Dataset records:
╭──

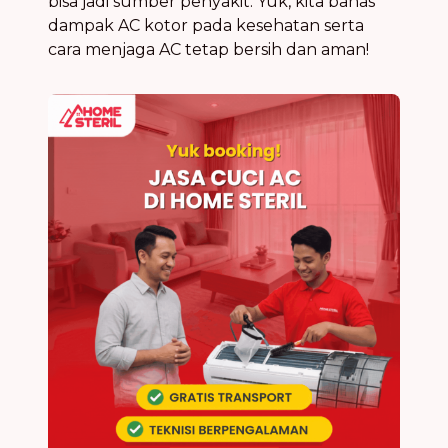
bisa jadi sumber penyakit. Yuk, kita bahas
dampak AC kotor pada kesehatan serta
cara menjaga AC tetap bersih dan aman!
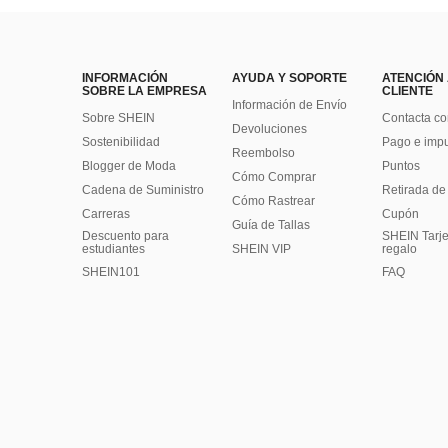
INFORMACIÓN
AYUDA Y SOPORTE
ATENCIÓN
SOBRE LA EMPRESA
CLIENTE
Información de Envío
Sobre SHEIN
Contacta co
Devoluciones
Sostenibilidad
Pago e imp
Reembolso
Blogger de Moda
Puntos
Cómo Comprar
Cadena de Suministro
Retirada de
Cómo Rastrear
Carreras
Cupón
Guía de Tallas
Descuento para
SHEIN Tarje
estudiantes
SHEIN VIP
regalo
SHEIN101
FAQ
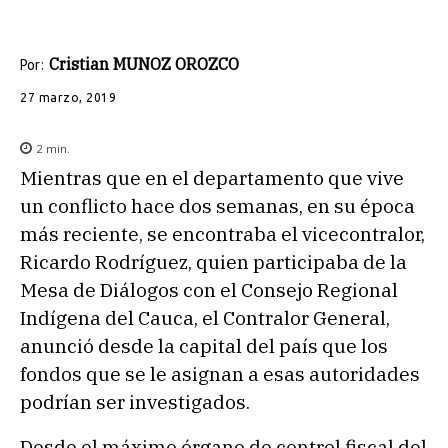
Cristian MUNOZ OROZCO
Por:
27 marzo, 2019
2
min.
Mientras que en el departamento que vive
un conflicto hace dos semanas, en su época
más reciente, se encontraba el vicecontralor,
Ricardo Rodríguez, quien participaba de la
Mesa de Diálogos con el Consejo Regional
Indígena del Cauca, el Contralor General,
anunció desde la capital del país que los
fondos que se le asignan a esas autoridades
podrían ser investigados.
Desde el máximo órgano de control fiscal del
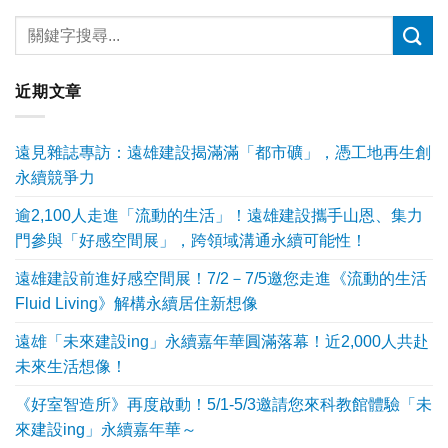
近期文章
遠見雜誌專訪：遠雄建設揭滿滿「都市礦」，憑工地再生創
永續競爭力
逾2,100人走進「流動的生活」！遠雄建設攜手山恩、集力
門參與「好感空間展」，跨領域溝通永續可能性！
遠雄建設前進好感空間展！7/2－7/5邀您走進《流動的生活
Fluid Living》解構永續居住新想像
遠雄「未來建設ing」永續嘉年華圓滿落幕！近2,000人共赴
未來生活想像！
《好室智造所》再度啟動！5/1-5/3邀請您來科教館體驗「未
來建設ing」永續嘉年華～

╰──
╭──

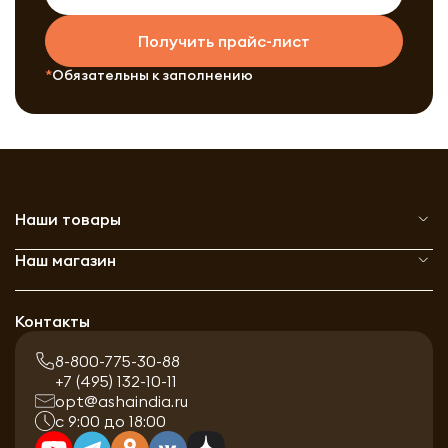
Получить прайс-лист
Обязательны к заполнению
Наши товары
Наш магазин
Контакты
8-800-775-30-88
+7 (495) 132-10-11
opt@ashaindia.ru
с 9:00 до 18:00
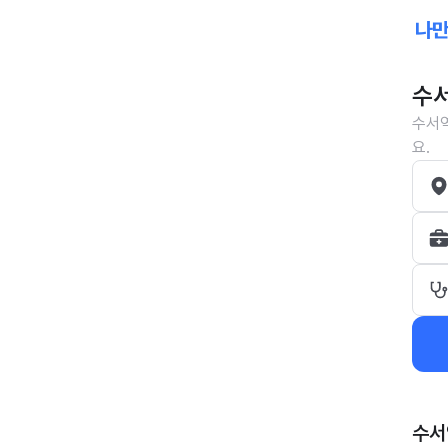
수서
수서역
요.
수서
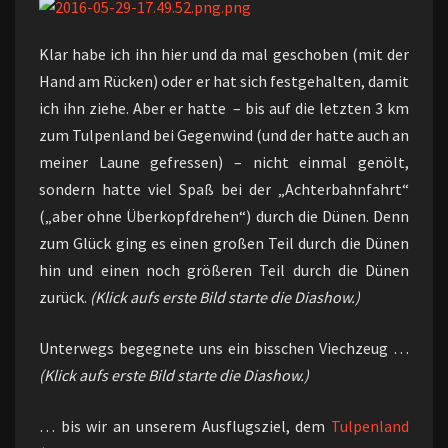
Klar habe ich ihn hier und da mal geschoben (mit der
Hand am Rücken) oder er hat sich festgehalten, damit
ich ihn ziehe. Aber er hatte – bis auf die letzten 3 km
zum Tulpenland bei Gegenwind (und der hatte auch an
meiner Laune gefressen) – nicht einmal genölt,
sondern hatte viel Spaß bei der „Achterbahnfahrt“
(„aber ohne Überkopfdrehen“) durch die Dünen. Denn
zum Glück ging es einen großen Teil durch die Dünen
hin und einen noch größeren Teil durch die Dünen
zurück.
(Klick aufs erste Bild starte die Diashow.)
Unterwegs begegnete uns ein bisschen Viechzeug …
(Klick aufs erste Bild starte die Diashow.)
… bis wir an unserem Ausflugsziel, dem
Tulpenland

╰──

§ **To do**
Reproduce the lines from the one containing "bisa jadi sumber penyakit. Yuk, kita bahas" through the one containing "cara menjaga AC tetap bersih dan aman!", including both of those lines and nothing else.

§ **Result of this exercise**
bisa jadi sumber penyakit. Yuk, kita bahas
dampak AC kotor pada kesehatan serta
cara menjaga AC tetap bersih dan aman!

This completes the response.